Thank You, United: More About User Experience Extending Past The Website

To my surprise, United Airlines is working with on the airline ticket issue. They understood my frustration, and want to resolve it because it is something that falls through the cracks. What they don’t know is this trip is for my friend’s 40th birthday. The irony of this is that my friend’s name is so rare, I don’t see how anyone can claim that we’re changing it to someone else.

If this goes through, I will tell everyone I know about the wonderful customer experience I had with United Airlines. Now they are going to work with Air Canada to change this. At least I didn’t spend $5,000 for a ticket like someone else did on Delta.

Companies don’t reach out to customers enough, and it even happens in the line of work that I do — we promise the customer X and the customer receives Y. It’s truly becoming a world where companies are taking the tact of “this is what you are going to get.” Seth Godin has a post on this regarding voice systems titled, “Should you fire the voice mail guy?” I now deal with them all the time when booking travel, and always have issues with them because I have a slight speech impedement.

Customers desperately want a great customer experience, so much so that word of mouth sites are very successful (i.e. Yelp).

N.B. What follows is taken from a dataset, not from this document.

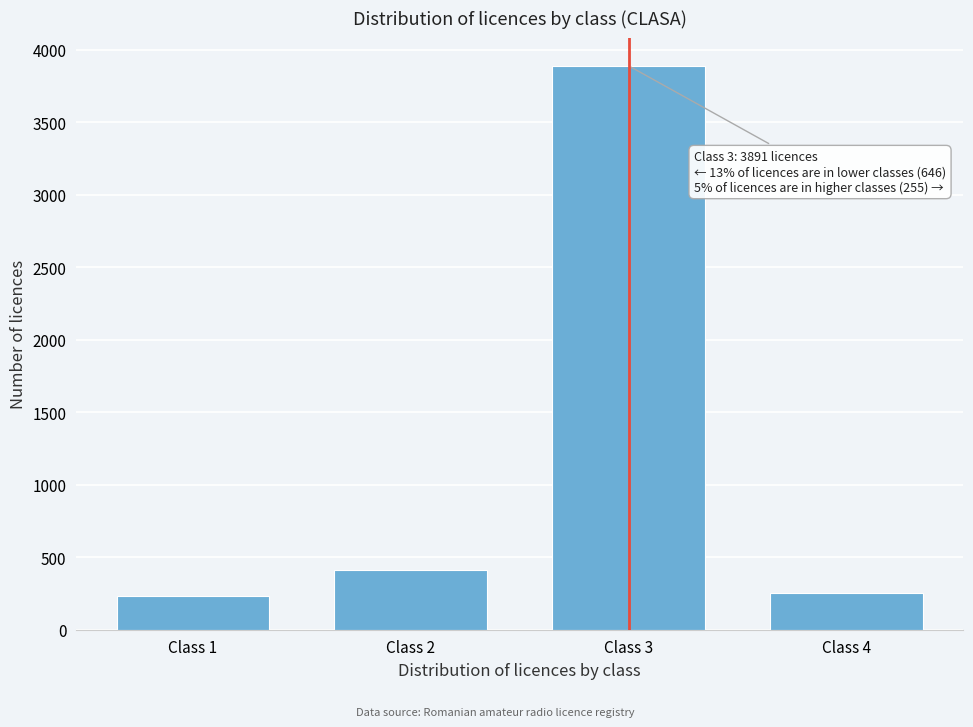

Reading right to left, list all the values displayed in this chart.

255	3891	412	234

Another story I relayed to a client: there have been studies done that when dealing with a website, the last thing people want to do is pick up the phone (or, can you spot a phone number anywhere on eBay or Amazon for customer service). They don’t want to send an email. What they really want to do is find an answer right then.

Additionally, people forget that internal customers are just as important as external customers. Read on over at Signal vs. Noise. When running an intranet, the less people bug you for a document and the more they can find on their own, not only does it make them happier with their job satisfaction, it saves the company or organization money and makes the more productive.

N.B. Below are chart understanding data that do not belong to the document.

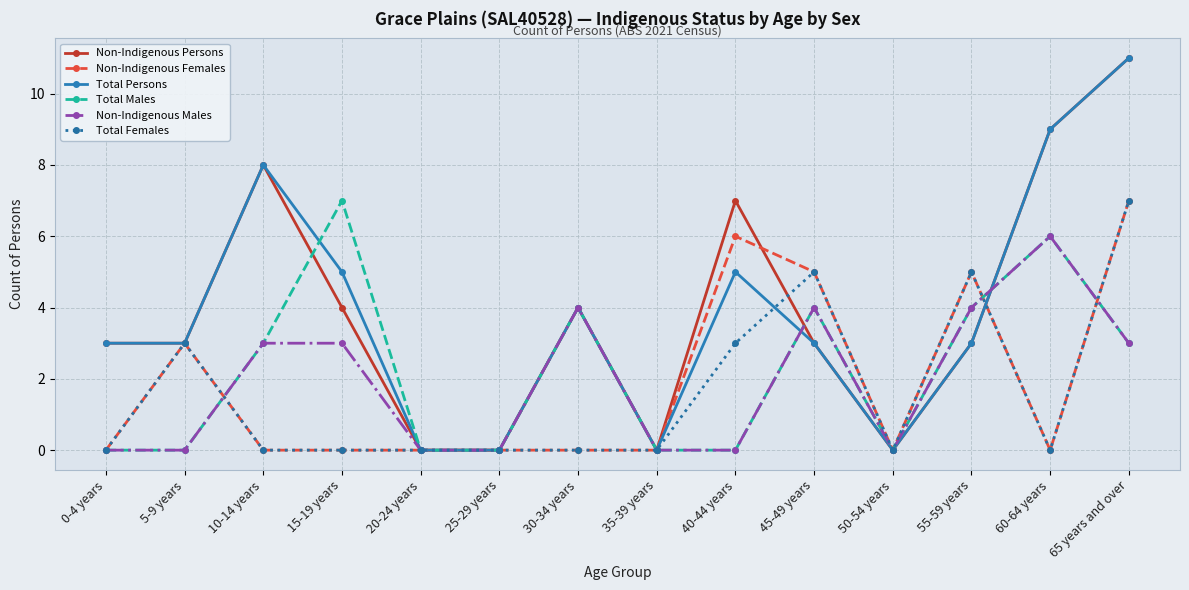

Reading left to right, extract all data points from this chart.

Non-Indigenous Persons: 0-4 years=3	5-9 years=3	10-14 years=8	15-19 years=4	20-24 years=0	25-29 years=0	30-34 years=4	35-39 years=0	40-44 years=7	45-49 years=3	50-54 years=0	55-59 years=3	60-64 years=9	65 years and over=11
Non-Indigenous Females: 0-4 years=0	5-9 years=3	10-14 years=0	15-19 years=0	20-24 years=0	25-29 years=0	30-34 years=0	35-39 years=0	40-44 years=6	45-49 years=5	50-54 years=0	55-59 years=5	60-64 years=0	65 years and over=7
Total Persons: 0-4 years=3	5-9 years=3	10-14 years=8	15-19 years=5	20-24 years=0	25-29 years=0	30-34 years=4	35-39 years=0	40-44 years=5	45-49 years=3	50-54 years=0	55-59 years=3	60-64 years=9	65 years and over=11
Total Males: 0-4 years=0	5-9 years=0	10-14 years=3	15-19 years=7	20-24 years=0	25-29 years=0	30-34 years=4	35-39 years=0	40-44 years=0	45-49 years=4	50-54 years=0	55-59 years=4	60-64 years=6	65 years and over=3
Non-Indigenous Males: 0-4 years=0	5-9 years=0	10-14 years=3	15-19 years=3	20-24 years=0	25-29 years=0	30-34 years=4	35-39 years=0	40-44 years=0	45-49 years=4	50-54 years=0	55-59 years=4	60-64 years=6	65 years and over=3
Total Females: 0-4 years=0	5-9 years=3	10-14 years=0	15-19 years=0	20-24 years=0	25-29 years=0	30-34 years=0	35-39 years=0	40-44 years=3	45-49 years=5	50-54 years=0	55-59 years=5	60-64 years=0	65 years and over=7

Case in point: When I was a product manager at Escrow.com, we added reams of frequently asked questions, rewrote every single email so it was easy to understand, and guess what? Not only did customer touches drop 33 percent (customer touches defined as an email or phone call into the call center), but walk-up business to the site went up 25 percent per month, to the point where Escrow.com is now a profitable business.

Happy customers mean more customers. More customers mean more happy customers. You know what I mean?